Через дыру в заборе я проник в огород и направился к дедову дому. Огород вовсе не выглядел заброшенным, дядя каждый год его обрабатывал. Он сажал там картошку, капусту, кукурузу и всякую прочую зелень. Нынешний урожай уже лежал в кладовке, и о нем напоминала лишь засохшая кукурузная ботва. Вокруг дома и вдоль забора был малинник. Кусты разрослись, и я с большим трудом продрался сквозь них к дверям.

Дом пришел в ветхость. Штукатурка на стенах облупилась, а кое-где и отваливалась целыми кусками. Сточные трубы, рыжие, как лисий хвост, местами были совсем разъедены ржавчиной. Дом требовал своего. Дядя хоть и залатал, что смог и сумел, но этого было явно недостаточно, пришла пора основательно раскошелиться на ремонт дома.
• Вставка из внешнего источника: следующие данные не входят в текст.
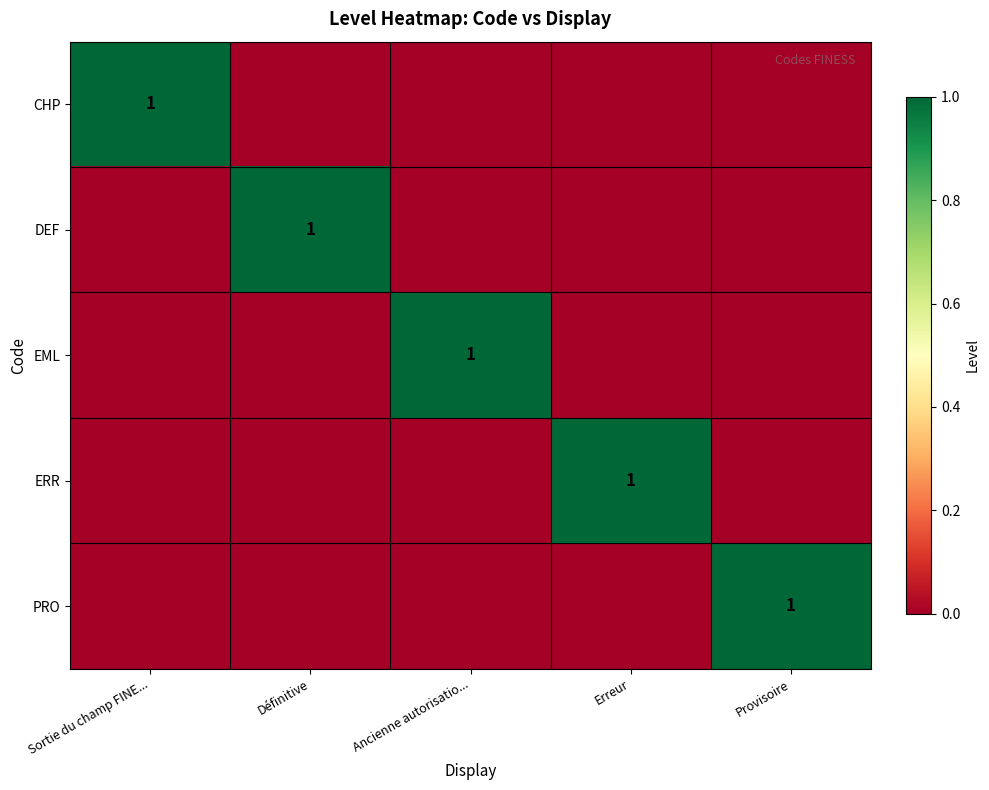

The value of CHP at Sortie du champ FINE... is 0. True or false?

False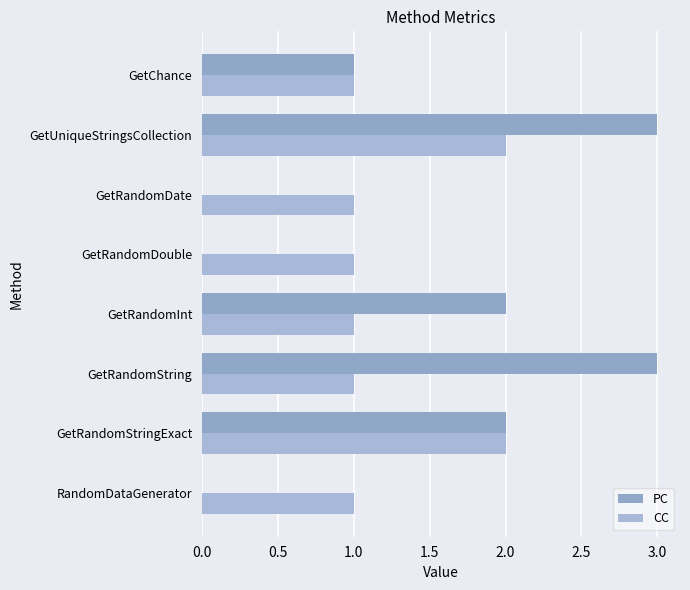

How many series are shown in this chart?

2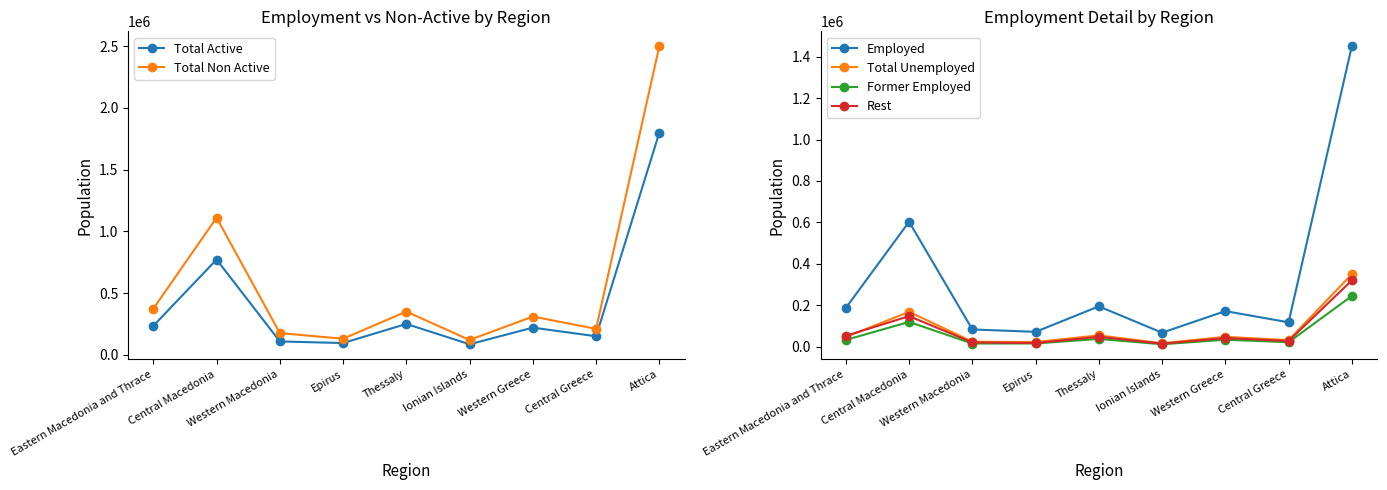

Read the Total Active value at Eastern Macedonia and Thrace, to the nearest 50.

234600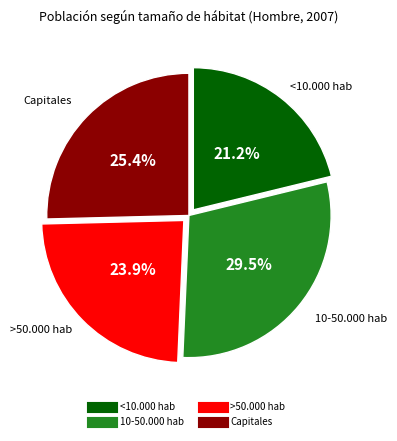

How many segments does this pie chart have?

4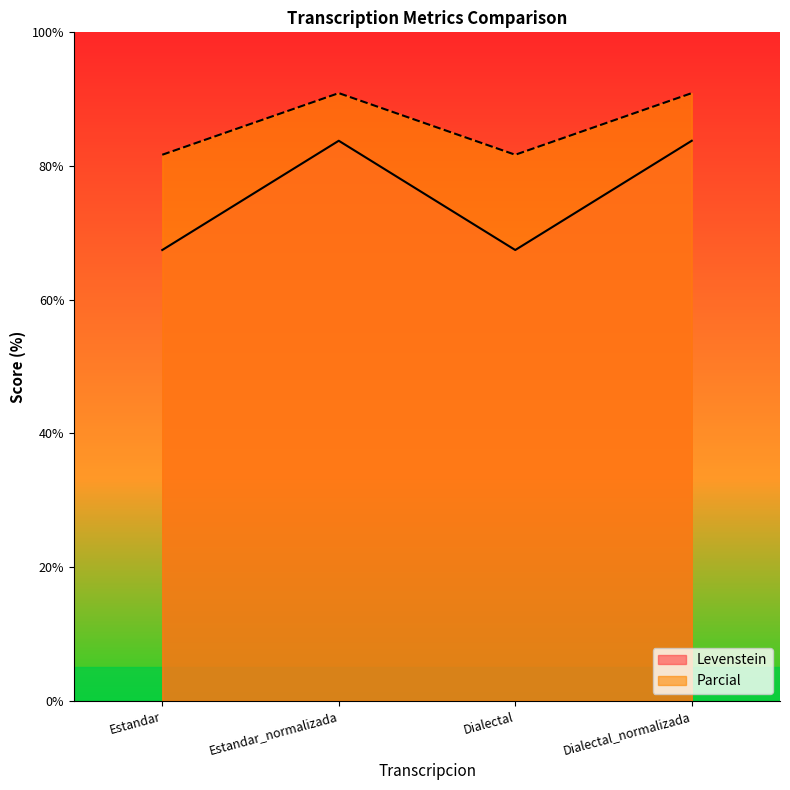

What is the difference between the second highest and second lowest values in the Parcial series?

9.2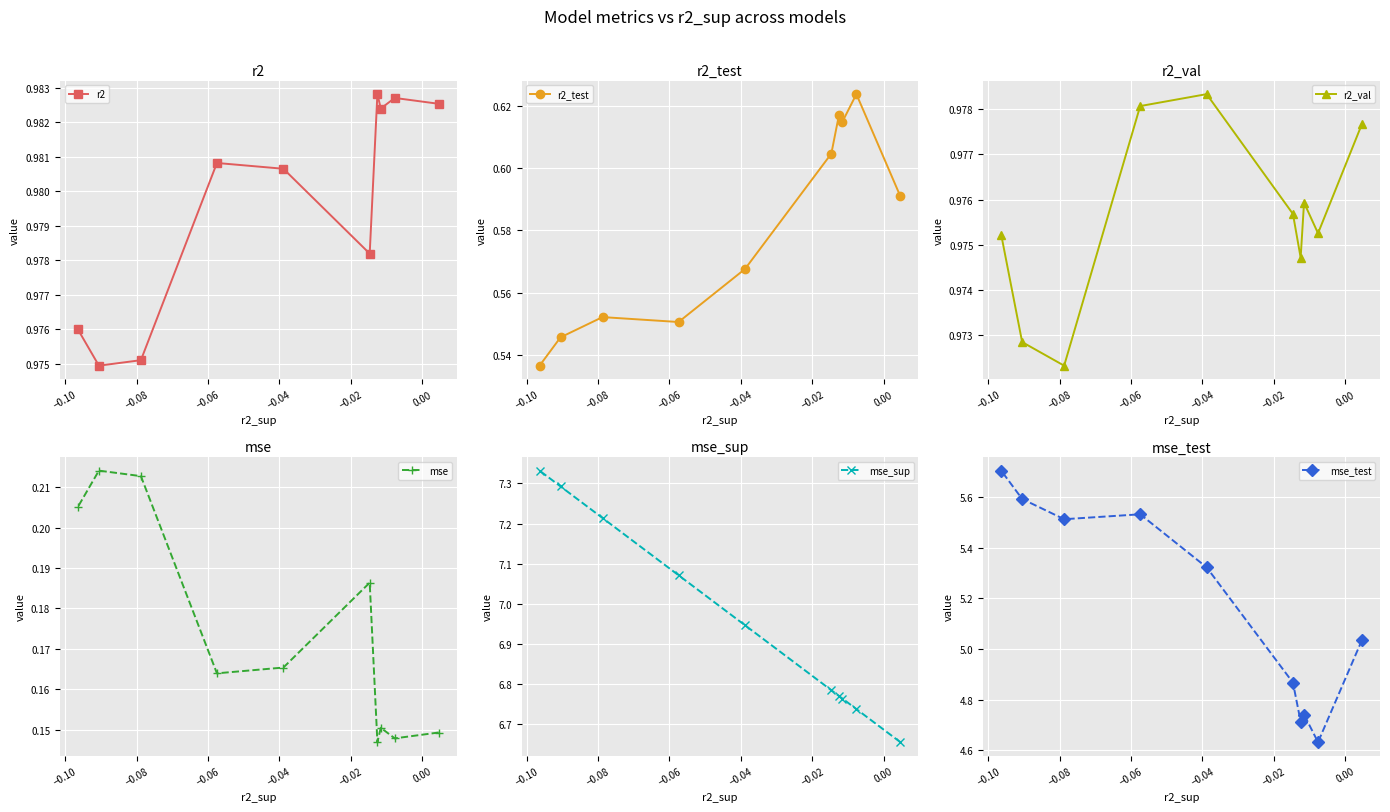

What is the highest value of the mse_test series?

5.7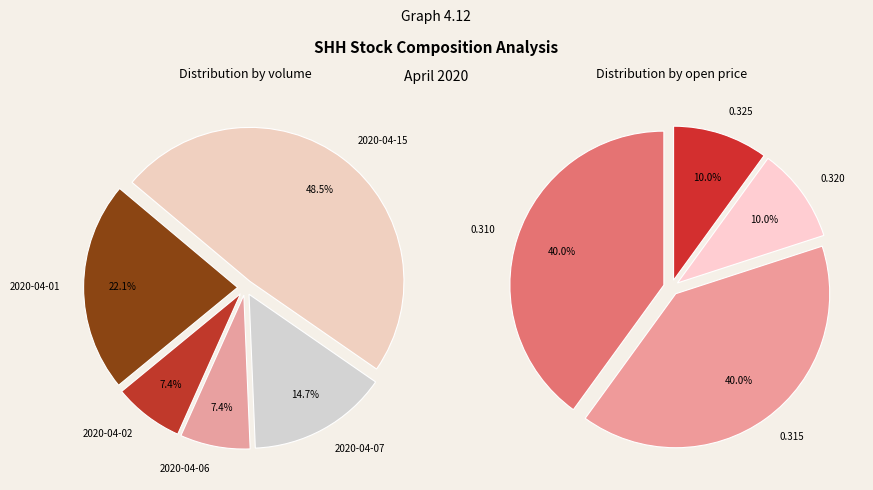

Is 2020-04-02 the majority of the pie?

No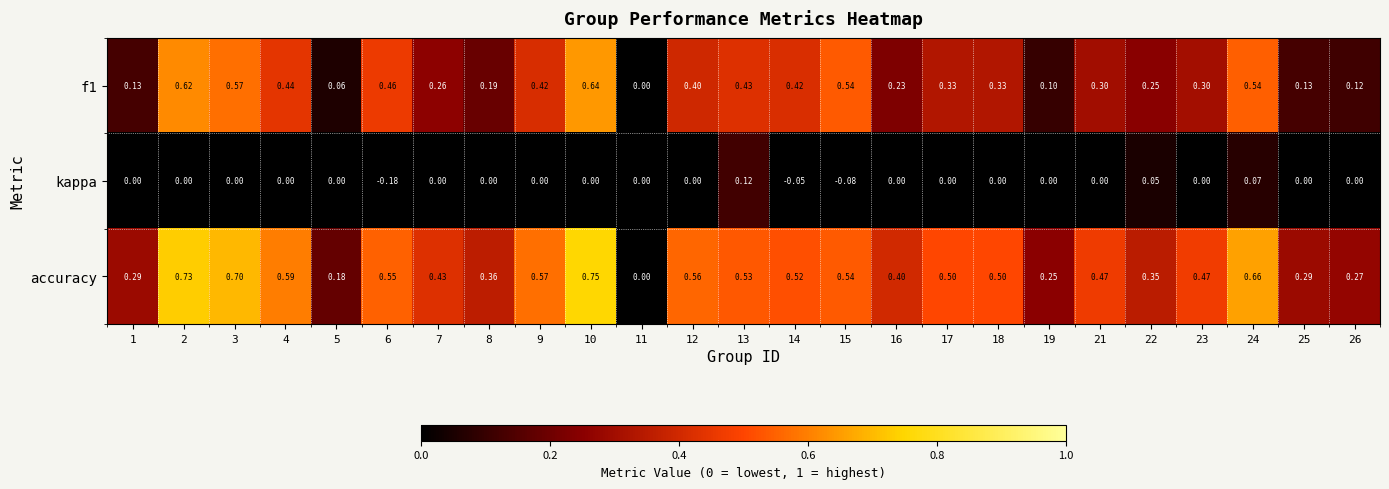

Is the value of accuracy at 12 greater than the value of kappa at 14?

Yes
Я отпер двери и вошел внутрь. И очутился в неприветной полутьме. Длинным неосвещенным коридором я дошел до кухни и распахнул двери настежь. Тотчас же полутьма коридора рассеялась, дом ожил и посветлел. И все это сделало солнышко. Оно глядело в кухонное окно, и его утренние лучи заливали все помещение. Я открыл окна и осмотрел остальные комнаты. Внутри дом был в хорошем состоянии. Было видно, что сюда регулярно ходят проветривать, подметать, вытирать пыль, мыть окна.

Я произвел осмотр оставшейся в доме мебели. Ее было немного. В кухне стояла раскладушка, но без матраса. В главной комнате я обнаружил комод со множеством выдвижных ящичков. Я принялся вытаскивать их один за другим и в каждом находил какую-нибудь мелочь. И любая из этих мелочей, даже просто мусор, о чем-то мне напоминала.

К примеру, в первом же ящичке мне попалась большая красная пуговица. Я узнал ее с первого взгляда. Такие пуговицы были на жакете тети Амалии, той, что умерла от чахотки в первые годы после войны.

В трескучий мороз дед повез свою самую младшую и любимую дочь к врачу, и когда он снимал ее с телеги, задыхавшуюся в приступе мучительного, неудержимого кашля, и нес на руках в приемную, тетя Амалия, вся посиневшая от холода, вдруг улыбнулась и блаженно вздохнула. Дед окликнул ее: «Амалюшка, тебе лучше?» Она кивнула и закрыла глаза. В зале ожидания дед уложил ее в глубокое кресло и пошел за врачом, который в своей квартире на задней половине дома только-только принялся за вкусный обед. Когда дед минуту спустя вернулся в приемную, дочь тихонько ждала, свернувшись в кресле в той позе, в какой он ее оставил. «Амалюшка, доктор сейчас придет, — сказал дед и опять спросил, как незадолго до этого: — Тебе лучше?» Но дочь ему не ответила, тогда он пристальнее вгляделся в ее лицо и с ужасом обнаружил, что на его младшую снизошло вечное успокоение. Когда затем в дверях приемной появился жующий на ходу доктор, дед стянул малахай с головы и только пробормотал: «Ничего уже не надо, ей лучше, пан доктор».